Don't Blink: Evidence Collapse during Multimodal Reasoning

Abstract

Reasoning VLMs can become more accurate while progressively losing visual grounding as they think. This creates task-conditional danger zones where low-entropy predictions are confident but ungrounded, a failure mode text-only monitoring cannot detect. Evaluating three reasoning VLMs on MathVista, HallusionBench, and MMMU_Pro, we find a pervasive evidence-collapse phenomenon: attention to annotated evidence regions drops substantially, often losing over half of evidence mass, as reasoning unfolds. Full-response entropy is the most reliable text-only uncertainty signal under cross-dataset transfer, yet adding vision features with a single global linear rule is brittle and often degrades transfer. An entropy-vision interaction model reveals a task-conditional regime: lowentropy, visually disengaged predictions are hazardous on sustained visual-reference tasks but benign on symbolic tasks. Using this structure, a targeted vision veto reduces selective risk by up to 1.9 percentage points at 90% coverage, while avoiding degradations where disengagement is expected. The results support task-aware multimodal monitoring for safe deployment under distribution shift.

Figures (6)

• Figure 1: Evidence collapse creates confident errors invisible to text-only monitoring. Two HallusionBench exemplars processed by GLM-4.6V-Flash on nearly identical map-comparison questions. Top (Failure): On an adversarially modified map, the model attempts visual grounding early but textual priors override image evidence mid-reasoning (red spans), producing a confident wrong answer with no attention recovery. Bottom (Success): On the unmodified map, textual priors align with the image and visual engagement is sustained, peaking at mid-generation. Entropy-derived confidence differs by only 3 percentage points (87.2% vs. 90.2%), yet the visual attention trajectories, summarized by $V_{\mathrm{thinking\_auc}}$, are qualitatively different. Text-only confidence cannot separate these cases; cumulative visual attention can.
• Figure 2: Entropy discrimination across nine model$\times$dataset cells.

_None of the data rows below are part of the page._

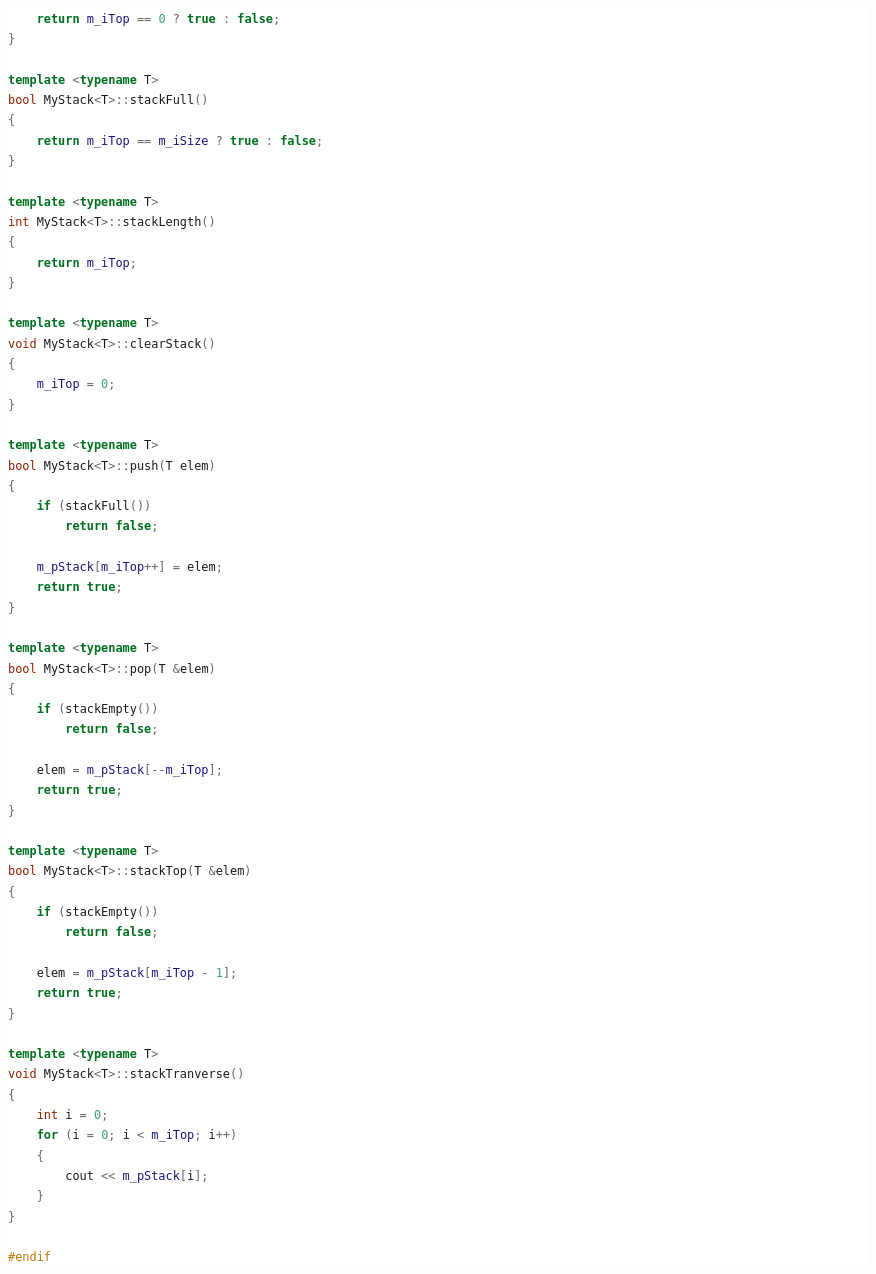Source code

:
 ```c++
    return m_iTop == 0 ? true : false;
}

template <typename T>
bool MyStack<T>::stackFull()
{
    return m_iTop == m_iSize ? true : false;
}

template <typename T>
int MyStack<T>::stackLength()
{
    return m_iTop;
}

template <typename T>
void MyStack<T>::clearStack()
{
    m_iTop = 0;
}

template <typename T>
bool MyStack<T>::push(T elem)
{
    if (stackFull())
        return false;

    m_pStack[m_iTop++] = elem;
    return true;
}

template <typename T>
bool MyStack<T>::pop(T &elem)
{
    if (stackEmpty())
        return false;

    elem = m_pStack[--m_iTop];
    return true;
}

template <typename T>
bool MyStack<T>::stackTop(T &elem)
{
    if (stackEmpty())
        return false;

    elem = m_pStack[m_iTop - 1];
    return true;
}

template <typename T>
void MyStack<T>::stackTranverse()
{
    int i = 0;
    for (i = 0; i < m_iTop; i++)
    {
        cout << m_pStack[i];
    }
}

#endif
```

Panel (a) shows answer-time entropy ($\bar{H}_{\text{ans}}$) and panel (b) shows full-generation entropy ($\bar{H}_{\text{full}}$). Values are Cohen's $d$ (correct vs. incorrect). For panel (a), significant conventional discrimination appears only in GLM $\times$ HallusionBench. For panel (b), all nine cells are negative (incorrect answers have higher entropy), yielding a more consistent text-only baseline.
• Figure 3: Architecture-dependent grounding layers. Layerwise AUROC for evidence localization on a held-out calibration set. Qwen models (DeepStack) peak in early layers (0--5, AUROC $\approx 0.75$--$0.77$). GLM (single-stream early-fusion) peaks in layers 15--20. Grounding layer selection must be architecture-specific.
• Figure 4: Three trajectory patterns of visual grounding across seven generation positions. Correct (solid) vs. incorrect (dashed) with 95% CI bands. Sustained deficit (HallusionBench): correct maintains higher $V$ throughout. Crossover (MathVista): incorrect starts higher, then crosses below during reasoning. Moderate (MMMU_Pro): smaller, less consistent separations. Exact effect sizes and significance tests are reported in Appendix \ref{['app:trajectory_stats']}.
• Figure 5: Task-conditional interaction coefficients ($\beta_{EV}$). Forest plot with bootstrap 95% CIs. Negative $\beta_{EV}$ = confident-but-blind penalty. MMMU_Pro shows significant penalties for GLM ($-0.41$) and Qwen-8B ($-0.61$); MathVista is near zero or positive. This sign flip explains why global linear fusion fails.